**How to complete this task**
Determine the number of lines in the data that contain "SELECT", and write only that number.

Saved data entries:
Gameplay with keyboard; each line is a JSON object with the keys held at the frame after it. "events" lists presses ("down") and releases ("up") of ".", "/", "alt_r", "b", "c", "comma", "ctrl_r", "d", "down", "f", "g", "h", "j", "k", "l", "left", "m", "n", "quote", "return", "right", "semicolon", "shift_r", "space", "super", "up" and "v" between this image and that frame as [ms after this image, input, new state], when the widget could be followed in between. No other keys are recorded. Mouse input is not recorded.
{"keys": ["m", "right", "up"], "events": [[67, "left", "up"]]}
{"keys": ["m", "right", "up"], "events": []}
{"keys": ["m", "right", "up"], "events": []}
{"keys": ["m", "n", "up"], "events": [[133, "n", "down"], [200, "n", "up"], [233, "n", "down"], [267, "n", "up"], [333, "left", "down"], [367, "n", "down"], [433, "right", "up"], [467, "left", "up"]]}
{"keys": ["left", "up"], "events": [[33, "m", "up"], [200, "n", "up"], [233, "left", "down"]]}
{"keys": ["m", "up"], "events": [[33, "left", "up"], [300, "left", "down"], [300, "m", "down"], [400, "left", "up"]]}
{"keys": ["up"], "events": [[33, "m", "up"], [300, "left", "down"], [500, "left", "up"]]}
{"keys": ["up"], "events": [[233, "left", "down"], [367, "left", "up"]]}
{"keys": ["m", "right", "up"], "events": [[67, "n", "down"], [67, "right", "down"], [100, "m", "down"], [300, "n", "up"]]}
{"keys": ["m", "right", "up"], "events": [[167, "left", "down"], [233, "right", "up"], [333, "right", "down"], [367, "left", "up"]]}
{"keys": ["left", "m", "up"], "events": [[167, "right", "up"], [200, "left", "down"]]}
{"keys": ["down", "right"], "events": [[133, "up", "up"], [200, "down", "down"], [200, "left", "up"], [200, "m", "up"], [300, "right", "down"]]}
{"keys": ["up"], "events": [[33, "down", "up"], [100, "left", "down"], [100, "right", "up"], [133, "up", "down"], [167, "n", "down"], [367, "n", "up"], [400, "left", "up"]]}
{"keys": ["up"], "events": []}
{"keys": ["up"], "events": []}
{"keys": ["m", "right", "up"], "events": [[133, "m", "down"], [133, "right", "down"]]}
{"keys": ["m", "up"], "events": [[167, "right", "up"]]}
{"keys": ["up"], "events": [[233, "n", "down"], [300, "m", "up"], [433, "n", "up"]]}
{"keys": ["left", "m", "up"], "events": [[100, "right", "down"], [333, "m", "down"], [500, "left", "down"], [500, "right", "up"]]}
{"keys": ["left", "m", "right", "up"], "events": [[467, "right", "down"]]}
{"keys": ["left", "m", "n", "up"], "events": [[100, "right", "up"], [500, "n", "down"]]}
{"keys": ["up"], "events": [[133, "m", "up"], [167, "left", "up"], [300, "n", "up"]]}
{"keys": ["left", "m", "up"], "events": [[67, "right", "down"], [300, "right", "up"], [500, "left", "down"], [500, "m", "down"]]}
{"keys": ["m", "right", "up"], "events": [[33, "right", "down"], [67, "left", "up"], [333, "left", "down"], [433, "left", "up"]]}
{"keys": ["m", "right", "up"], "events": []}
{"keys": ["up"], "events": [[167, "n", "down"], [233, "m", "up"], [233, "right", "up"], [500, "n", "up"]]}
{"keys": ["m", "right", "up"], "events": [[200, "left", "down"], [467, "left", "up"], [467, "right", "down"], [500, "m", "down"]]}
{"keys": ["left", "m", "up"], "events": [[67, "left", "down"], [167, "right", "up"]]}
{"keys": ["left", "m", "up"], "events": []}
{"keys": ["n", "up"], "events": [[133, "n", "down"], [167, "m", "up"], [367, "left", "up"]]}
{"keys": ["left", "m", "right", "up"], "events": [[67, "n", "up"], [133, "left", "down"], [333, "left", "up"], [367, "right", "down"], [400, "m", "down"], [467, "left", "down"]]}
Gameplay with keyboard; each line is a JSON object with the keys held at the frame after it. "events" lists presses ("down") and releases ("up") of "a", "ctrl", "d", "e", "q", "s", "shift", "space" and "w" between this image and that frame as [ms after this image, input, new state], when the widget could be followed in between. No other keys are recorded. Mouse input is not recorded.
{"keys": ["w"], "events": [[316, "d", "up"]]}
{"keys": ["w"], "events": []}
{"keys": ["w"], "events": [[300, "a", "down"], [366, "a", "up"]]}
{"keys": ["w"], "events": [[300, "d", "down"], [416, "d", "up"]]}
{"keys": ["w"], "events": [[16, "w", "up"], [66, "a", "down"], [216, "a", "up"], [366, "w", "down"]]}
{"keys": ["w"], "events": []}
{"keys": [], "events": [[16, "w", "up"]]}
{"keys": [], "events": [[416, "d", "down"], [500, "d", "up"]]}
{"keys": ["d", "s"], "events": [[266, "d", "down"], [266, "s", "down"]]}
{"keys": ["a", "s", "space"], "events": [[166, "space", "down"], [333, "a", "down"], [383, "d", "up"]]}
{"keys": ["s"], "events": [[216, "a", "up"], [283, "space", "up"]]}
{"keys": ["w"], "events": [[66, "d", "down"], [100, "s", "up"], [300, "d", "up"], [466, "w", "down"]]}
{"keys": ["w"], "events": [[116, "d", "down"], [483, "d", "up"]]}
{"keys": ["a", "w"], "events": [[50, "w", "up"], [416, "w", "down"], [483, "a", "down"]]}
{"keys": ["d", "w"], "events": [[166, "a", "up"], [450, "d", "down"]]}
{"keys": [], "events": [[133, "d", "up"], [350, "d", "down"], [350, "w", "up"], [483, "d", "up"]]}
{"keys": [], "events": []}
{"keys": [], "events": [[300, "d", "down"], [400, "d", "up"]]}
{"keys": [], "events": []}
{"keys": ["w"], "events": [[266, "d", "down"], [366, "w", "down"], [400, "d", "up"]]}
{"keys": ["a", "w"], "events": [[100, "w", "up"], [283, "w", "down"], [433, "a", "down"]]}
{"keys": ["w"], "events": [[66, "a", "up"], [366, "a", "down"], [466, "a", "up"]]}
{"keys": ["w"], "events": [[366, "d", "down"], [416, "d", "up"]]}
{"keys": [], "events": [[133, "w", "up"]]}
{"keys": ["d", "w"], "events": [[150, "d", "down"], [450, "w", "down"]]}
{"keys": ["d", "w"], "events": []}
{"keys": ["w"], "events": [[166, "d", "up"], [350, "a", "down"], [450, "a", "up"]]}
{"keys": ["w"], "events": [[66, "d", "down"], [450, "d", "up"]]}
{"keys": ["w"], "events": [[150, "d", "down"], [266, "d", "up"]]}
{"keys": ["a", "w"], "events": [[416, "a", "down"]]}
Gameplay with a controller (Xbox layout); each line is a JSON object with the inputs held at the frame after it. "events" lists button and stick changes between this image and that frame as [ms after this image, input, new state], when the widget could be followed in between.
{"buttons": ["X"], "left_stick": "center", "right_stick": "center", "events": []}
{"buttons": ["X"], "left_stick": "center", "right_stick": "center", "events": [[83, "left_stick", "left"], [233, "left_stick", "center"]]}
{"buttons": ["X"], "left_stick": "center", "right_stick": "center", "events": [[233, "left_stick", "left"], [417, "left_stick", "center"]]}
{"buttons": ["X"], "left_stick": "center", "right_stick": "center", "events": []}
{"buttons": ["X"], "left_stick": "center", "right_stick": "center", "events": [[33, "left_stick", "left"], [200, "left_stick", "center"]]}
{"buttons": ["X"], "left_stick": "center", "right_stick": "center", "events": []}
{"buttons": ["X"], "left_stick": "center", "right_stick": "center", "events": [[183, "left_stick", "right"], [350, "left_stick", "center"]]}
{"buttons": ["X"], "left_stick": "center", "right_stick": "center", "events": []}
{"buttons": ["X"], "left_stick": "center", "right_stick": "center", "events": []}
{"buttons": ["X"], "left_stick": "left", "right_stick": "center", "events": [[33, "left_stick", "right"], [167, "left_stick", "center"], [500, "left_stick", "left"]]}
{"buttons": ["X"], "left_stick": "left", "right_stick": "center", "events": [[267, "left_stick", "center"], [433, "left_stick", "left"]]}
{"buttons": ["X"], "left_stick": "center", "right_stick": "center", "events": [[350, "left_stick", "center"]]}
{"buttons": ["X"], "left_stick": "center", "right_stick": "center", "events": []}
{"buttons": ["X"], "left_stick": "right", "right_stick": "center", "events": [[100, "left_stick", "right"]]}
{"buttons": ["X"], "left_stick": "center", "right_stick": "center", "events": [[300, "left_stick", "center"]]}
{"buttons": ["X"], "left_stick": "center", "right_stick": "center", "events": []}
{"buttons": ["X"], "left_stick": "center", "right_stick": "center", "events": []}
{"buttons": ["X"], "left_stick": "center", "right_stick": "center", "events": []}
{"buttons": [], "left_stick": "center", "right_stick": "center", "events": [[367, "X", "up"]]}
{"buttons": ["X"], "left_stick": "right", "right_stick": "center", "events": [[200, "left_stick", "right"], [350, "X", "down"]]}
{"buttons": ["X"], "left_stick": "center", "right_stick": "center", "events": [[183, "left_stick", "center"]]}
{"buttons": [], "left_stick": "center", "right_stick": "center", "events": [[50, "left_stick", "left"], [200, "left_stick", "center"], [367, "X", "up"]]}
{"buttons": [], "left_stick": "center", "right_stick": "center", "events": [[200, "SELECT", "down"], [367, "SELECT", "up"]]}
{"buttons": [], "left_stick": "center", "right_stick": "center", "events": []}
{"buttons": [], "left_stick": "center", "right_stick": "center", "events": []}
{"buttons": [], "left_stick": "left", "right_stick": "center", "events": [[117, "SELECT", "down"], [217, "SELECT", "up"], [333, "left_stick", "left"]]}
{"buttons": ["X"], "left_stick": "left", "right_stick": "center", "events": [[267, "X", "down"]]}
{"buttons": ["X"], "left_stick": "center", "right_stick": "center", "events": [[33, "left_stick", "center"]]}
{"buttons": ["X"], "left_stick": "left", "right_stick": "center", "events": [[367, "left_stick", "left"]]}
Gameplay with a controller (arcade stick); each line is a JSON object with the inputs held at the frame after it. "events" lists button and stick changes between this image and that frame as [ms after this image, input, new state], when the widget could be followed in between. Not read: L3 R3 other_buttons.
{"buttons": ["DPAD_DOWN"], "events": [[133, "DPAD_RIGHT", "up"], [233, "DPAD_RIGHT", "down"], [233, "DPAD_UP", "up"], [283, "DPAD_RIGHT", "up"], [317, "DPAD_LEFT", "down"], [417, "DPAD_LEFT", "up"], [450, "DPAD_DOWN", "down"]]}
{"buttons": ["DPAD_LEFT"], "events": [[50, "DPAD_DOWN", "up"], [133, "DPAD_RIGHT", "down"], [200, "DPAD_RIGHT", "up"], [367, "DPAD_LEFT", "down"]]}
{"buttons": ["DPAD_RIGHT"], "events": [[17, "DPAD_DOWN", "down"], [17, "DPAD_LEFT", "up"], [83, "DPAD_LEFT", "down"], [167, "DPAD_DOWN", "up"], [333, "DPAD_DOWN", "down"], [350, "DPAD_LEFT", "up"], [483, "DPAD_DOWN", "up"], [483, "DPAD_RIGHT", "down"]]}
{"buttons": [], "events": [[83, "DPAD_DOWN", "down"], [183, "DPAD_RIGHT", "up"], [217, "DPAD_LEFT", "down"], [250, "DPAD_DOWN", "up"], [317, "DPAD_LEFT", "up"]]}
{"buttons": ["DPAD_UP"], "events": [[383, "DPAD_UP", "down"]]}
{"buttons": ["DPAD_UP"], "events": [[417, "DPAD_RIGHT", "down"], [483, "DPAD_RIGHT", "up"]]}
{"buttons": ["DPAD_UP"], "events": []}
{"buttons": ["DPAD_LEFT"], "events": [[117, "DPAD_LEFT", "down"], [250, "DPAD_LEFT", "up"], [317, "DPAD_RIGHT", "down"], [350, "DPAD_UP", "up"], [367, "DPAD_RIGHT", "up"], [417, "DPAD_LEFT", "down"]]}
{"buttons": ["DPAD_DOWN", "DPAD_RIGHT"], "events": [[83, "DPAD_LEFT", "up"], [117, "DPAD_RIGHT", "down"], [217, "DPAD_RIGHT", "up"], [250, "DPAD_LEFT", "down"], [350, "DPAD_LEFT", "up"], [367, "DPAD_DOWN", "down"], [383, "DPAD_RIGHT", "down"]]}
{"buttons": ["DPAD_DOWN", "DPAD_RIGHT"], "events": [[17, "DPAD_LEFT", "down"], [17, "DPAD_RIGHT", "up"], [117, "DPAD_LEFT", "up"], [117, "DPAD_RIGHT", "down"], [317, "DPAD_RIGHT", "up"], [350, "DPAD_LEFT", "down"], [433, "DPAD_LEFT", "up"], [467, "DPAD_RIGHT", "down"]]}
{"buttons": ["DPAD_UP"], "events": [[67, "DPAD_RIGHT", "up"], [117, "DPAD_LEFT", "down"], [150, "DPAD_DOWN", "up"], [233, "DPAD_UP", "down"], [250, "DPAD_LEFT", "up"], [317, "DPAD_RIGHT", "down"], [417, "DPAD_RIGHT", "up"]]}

**Exercise output**
2